例えば、ちょっと小難しい内容の話を聞くとして、スライドや動画資料など、何もない状況で話を進めていくと、付いていけない場合が多いと思います。インタビューや対談動画でも、最近は「テロップ」が付くのが当たり前ですので、もはや、音声だけで対話を成り立たせるのは、今の時代、難しいんですよね。
そうすると、話している内容を箇条書きでもいいので、ホワイトボードや画面共有でメモをしていくなど、ちょっとした努力が必要になってきます。ひと昔前までは、ホワイトボードがよく使われているのを職場で見たのですが、最近は、あまり使われていないように感じます。

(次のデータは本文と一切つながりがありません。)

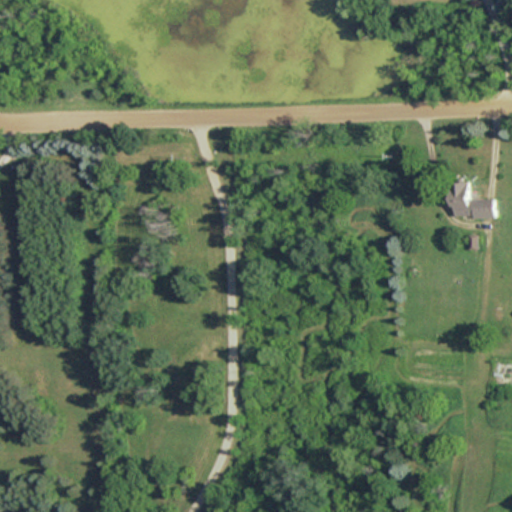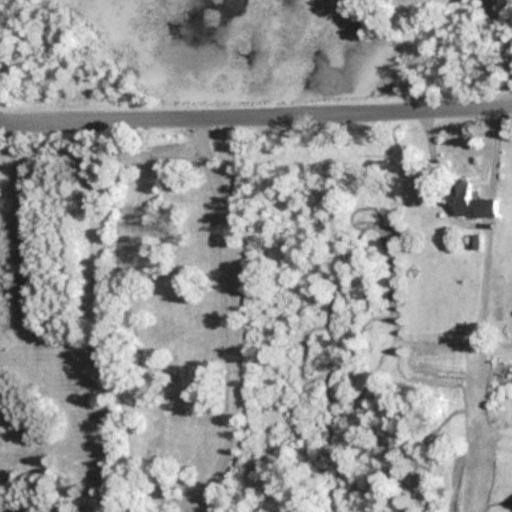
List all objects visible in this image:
road: (494, 52)
road: (256, 115)
road: (12, 140)
building: (468, 201)
road: (230, 317)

話の流れの「大見出し」だけでもいいですので、文字化・見える化するだけでも、話の分かりやすさがだいぶ向上するのを、この2週間あまりの実践で実感をしました。
まとめ 「ちょっとひと手間」で大きなリターン
復唱と見える化は、議論の場のパワーバランスをフラットにする効果があると思います。立場が上の人は復唱をすることで、「きちんと話を聞いているよ」という姿勢を明示できます。また、議論の流れだけでも文字化をすることで、すべての人の話が等しく扱われ、共有される感覚があります。
こういった「ひと手間」を重ねることで、「話はしたけど、いまいち、物事が進んだ感覚がしない」「色々お話はしたけれども、伝わらない」という事態を緩和でき、より納得感が高い話し合いを持つことができそうです。
そうすると、元の記事で課題に挙げていた感情面についても処理をしやすくなりそう、とも実感しています。感情の問題を感情面だけで扱おうとすると、難易度が高く感じますので、まずは相互理解をベースに、議論を見える化することで、少なくとも、「相手の言っていることが分からないのでイライラする」ということはなくなりそうです。言いっぱなしで、理解の確認まで出来ていない状況は避けたいですよね。